Oskar Pearson (oskar@is.co.za)
Wed, 30 Jul 1997 17:40:14 +0200


Hi

> Hi all. I'm wondering if someone could help me find information on linux
> and its ability to withstand syn attacks.

ftp://ftp.op.net/pub/src/syn-prophylactica/
http://www.dna.lth.se/~erics/linux.html
ftp://koobera.math.uic.edu/pub/docs/syncookies-archive (all sorts
of info)
CA-96.21.tcp_syn_flooding from your nearest Cert mirror.
Phrack Issue 48, File 13

> I compiled support for syn and rst cookies in 2.0.31-pre2, and it seems to
> hold 128 SYN_RECV connections when being attacked by the syn flood.
Try without RST cookies - they are 'a fun feature' yet not as good
as SYN cookies.

128 seems to be the magic number where it starts worrying there are so many
SYN state connections and starts throwing them out.

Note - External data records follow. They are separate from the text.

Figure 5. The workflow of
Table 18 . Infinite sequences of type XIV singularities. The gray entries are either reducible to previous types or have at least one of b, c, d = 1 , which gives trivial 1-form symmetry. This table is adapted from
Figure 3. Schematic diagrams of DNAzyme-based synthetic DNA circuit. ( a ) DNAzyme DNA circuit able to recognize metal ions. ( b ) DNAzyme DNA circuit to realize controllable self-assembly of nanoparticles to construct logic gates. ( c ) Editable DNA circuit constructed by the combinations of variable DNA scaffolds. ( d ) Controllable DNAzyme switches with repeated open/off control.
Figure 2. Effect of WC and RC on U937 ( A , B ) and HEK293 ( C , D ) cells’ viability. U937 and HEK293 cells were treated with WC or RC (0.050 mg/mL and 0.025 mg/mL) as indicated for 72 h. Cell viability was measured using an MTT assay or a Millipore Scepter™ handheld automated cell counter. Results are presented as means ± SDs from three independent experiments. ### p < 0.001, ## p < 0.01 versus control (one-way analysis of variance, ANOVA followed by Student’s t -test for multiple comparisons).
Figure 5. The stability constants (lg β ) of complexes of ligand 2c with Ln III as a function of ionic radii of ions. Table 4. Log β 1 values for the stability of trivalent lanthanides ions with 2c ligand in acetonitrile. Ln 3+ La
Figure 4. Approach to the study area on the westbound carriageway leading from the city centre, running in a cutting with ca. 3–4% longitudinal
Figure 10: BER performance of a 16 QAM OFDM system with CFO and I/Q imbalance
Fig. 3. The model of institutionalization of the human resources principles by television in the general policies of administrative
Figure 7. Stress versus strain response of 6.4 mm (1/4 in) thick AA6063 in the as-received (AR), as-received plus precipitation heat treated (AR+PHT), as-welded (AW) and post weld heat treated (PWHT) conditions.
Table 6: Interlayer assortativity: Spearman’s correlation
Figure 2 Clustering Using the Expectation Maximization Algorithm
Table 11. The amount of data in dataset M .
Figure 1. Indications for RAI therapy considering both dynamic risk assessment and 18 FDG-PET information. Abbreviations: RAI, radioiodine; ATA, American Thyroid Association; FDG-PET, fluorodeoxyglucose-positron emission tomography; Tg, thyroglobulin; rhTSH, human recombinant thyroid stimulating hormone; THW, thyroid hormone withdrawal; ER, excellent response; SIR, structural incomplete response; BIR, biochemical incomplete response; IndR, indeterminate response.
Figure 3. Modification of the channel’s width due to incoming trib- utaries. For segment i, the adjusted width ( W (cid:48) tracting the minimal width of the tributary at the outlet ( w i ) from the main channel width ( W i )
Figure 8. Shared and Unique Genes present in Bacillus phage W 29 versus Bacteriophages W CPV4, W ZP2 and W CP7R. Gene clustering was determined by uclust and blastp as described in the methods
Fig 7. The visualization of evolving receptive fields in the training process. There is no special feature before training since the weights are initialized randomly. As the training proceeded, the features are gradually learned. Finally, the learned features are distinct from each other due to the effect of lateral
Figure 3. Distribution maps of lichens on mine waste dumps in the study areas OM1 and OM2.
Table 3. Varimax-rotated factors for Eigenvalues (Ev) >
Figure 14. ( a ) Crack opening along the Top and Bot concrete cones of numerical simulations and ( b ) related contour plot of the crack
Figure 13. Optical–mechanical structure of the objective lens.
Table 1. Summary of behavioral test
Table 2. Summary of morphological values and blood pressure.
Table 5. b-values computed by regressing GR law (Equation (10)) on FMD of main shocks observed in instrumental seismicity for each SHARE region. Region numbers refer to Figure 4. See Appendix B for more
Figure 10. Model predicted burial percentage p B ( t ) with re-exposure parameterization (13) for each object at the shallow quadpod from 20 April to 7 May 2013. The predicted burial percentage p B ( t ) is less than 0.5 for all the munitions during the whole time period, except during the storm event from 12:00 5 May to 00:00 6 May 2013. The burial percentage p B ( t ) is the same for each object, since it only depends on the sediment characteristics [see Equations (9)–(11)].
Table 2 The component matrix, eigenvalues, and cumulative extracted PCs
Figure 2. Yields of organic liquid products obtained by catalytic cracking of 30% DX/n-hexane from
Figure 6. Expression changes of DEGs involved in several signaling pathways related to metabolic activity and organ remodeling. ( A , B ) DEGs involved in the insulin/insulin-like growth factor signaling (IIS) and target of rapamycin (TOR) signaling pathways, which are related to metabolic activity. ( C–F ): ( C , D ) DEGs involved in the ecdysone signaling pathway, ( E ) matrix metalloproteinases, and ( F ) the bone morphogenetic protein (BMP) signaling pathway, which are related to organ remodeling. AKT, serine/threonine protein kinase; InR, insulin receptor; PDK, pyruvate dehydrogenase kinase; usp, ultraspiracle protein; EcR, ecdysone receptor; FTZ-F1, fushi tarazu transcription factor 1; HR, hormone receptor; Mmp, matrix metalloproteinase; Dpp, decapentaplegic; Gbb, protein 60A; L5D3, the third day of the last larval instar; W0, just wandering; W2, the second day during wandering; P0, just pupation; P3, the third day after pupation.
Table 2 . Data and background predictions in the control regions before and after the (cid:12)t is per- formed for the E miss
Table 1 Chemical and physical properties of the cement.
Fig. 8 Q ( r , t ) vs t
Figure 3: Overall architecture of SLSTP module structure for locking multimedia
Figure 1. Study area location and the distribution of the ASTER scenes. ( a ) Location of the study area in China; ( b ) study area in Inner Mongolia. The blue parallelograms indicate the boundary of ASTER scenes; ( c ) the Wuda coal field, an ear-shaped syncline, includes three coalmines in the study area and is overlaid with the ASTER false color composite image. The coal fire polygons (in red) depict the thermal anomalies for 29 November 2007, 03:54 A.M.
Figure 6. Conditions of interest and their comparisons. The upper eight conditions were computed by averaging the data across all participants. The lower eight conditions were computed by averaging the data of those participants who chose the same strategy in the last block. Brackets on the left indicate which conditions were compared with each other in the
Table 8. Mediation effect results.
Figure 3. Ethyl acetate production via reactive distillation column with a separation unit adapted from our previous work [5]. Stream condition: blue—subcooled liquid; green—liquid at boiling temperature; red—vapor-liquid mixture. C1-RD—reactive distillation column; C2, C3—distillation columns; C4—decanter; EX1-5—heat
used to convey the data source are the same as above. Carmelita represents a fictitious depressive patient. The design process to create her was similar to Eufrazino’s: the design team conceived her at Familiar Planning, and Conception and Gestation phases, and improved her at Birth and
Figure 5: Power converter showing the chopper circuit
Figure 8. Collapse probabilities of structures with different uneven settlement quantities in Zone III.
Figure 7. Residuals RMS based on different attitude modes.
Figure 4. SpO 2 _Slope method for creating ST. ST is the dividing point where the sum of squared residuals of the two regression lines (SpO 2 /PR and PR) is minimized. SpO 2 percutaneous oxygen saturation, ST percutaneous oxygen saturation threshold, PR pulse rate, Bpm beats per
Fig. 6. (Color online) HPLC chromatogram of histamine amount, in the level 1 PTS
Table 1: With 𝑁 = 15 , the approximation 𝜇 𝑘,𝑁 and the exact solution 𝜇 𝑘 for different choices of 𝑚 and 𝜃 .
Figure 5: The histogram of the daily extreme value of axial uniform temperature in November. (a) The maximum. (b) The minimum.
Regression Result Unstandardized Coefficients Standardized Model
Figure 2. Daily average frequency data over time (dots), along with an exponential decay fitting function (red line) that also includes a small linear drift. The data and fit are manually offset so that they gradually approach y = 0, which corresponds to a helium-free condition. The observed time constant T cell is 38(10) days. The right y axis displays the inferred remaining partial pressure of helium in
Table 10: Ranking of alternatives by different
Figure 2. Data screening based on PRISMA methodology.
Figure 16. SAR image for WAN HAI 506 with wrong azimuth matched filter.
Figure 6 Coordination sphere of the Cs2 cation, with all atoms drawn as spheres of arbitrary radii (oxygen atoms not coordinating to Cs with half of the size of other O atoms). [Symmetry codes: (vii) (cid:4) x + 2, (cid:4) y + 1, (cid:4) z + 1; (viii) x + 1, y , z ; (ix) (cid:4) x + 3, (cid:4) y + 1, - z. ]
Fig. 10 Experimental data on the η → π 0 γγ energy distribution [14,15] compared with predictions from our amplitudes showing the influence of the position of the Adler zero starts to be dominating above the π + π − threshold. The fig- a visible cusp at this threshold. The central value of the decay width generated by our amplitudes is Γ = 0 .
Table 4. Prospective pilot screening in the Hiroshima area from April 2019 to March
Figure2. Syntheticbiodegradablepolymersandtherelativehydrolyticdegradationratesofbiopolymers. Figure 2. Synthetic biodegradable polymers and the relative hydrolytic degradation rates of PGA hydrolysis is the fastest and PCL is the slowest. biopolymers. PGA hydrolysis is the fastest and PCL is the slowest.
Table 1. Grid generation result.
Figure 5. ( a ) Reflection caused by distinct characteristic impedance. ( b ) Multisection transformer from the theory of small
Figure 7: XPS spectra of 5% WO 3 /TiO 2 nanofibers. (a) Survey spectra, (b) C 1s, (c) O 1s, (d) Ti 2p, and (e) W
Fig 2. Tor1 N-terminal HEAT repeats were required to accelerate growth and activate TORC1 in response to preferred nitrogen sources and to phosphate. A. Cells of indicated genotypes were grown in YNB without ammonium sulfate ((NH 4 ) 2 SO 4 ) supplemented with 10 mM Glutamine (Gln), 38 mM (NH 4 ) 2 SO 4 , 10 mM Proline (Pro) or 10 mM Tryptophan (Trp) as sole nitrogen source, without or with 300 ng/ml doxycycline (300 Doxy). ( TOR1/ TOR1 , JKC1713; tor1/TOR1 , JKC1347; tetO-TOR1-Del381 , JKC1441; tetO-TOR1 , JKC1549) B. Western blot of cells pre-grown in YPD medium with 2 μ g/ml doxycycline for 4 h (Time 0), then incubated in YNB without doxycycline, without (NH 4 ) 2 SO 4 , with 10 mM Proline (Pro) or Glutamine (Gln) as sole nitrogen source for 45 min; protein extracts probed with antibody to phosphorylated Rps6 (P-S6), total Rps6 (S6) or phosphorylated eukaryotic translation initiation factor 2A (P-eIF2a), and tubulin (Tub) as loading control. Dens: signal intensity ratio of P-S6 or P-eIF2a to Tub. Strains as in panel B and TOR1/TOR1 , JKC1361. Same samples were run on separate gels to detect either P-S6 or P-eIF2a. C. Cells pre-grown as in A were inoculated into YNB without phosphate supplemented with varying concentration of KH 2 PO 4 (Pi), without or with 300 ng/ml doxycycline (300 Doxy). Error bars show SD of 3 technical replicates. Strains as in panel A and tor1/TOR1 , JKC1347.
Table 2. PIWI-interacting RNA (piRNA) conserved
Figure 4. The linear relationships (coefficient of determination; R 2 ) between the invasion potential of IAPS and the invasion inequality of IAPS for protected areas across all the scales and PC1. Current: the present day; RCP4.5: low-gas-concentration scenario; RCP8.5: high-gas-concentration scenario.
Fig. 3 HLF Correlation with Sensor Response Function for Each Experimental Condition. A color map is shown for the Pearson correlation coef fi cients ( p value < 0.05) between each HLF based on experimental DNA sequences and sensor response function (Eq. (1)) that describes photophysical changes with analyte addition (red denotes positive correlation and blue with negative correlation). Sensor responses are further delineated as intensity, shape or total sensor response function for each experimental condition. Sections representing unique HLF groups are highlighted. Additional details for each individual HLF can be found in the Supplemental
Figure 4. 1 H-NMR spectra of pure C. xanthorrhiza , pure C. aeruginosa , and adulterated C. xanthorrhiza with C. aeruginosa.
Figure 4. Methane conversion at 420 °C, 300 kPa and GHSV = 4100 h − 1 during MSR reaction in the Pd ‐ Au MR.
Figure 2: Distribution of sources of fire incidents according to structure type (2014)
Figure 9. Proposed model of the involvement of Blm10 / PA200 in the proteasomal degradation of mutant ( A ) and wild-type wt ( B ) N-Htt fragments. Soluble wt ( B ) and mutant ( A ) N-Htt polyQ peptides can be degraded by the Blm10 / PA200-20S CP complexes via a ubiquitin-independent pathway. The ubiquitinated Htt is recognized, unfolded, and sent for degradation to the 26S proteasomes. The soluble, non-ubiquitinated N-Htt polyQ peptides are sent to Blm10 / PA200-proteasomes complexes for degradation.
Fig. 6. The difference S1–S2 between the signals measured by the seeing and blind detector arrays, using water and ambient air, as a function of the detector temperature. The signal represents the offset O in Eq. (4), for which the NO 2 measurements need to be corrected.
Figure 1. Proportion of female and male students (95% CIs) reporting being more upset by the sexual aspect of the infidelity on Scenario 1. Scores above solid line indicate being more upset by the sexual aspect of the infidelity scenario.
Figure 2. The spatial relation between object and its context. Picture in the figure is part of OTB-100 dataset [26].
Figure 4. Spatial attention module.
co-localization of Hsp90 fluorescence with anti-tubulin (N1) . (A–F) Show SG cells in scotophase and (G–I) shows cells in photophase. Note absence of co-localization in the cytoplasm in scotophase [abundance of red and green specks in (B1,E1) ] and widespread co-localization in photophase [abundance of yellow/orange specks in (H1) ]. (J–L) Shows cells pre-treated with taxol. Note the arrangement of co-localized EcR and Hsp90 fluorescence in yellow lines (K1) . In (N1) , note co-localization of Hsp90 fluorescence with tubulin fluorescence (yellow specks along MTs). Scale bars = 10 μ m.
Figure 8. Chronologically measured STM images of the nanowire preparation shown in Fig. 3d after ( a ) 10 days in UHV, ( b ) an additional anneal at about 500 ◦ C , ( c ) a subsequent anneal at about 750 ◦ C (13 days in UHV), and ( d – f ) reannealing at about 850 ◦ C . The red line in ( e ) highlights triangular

> Can someone tell me what exactly these cookies are, and why it is that

Here is how I understand it... I may be wrong... scratch that, I am
probably wrong... (and it's been a while since I looked at these)

Normally
machine1 gets SYN request
machine1 sends SYNACK and stores stuff in buffer (sequence number, from host,
to host, from port, to port)
if machine2 gets the SYNACK it then sends machine1 an ACK

With Syn cookies:
machine1 has a randomly rotating number, valid for 1 minute.

machine1 gets SYN request
machine1 generates unique sequence number from md5(from host,to host, from port,
to port,random-cookie)
machine1 sends the SYNACK using the unique sequence number and forgets
about the SYN

If machine2 never responds, too bad
if it does respond, machine1 re-computes the md5 hash with the current
random number. If it matches it simply creates the socket.

(I also presume that it stores the previous "magic number" or "cookie"
from the last minute, since a packet arriving on the minute it rotates
the cookie will otherwise always be trashed)

> Linux is the only one who seems to have adopted this mechanism?
I don't know if it is - one of the links above has stuff for Sun and others.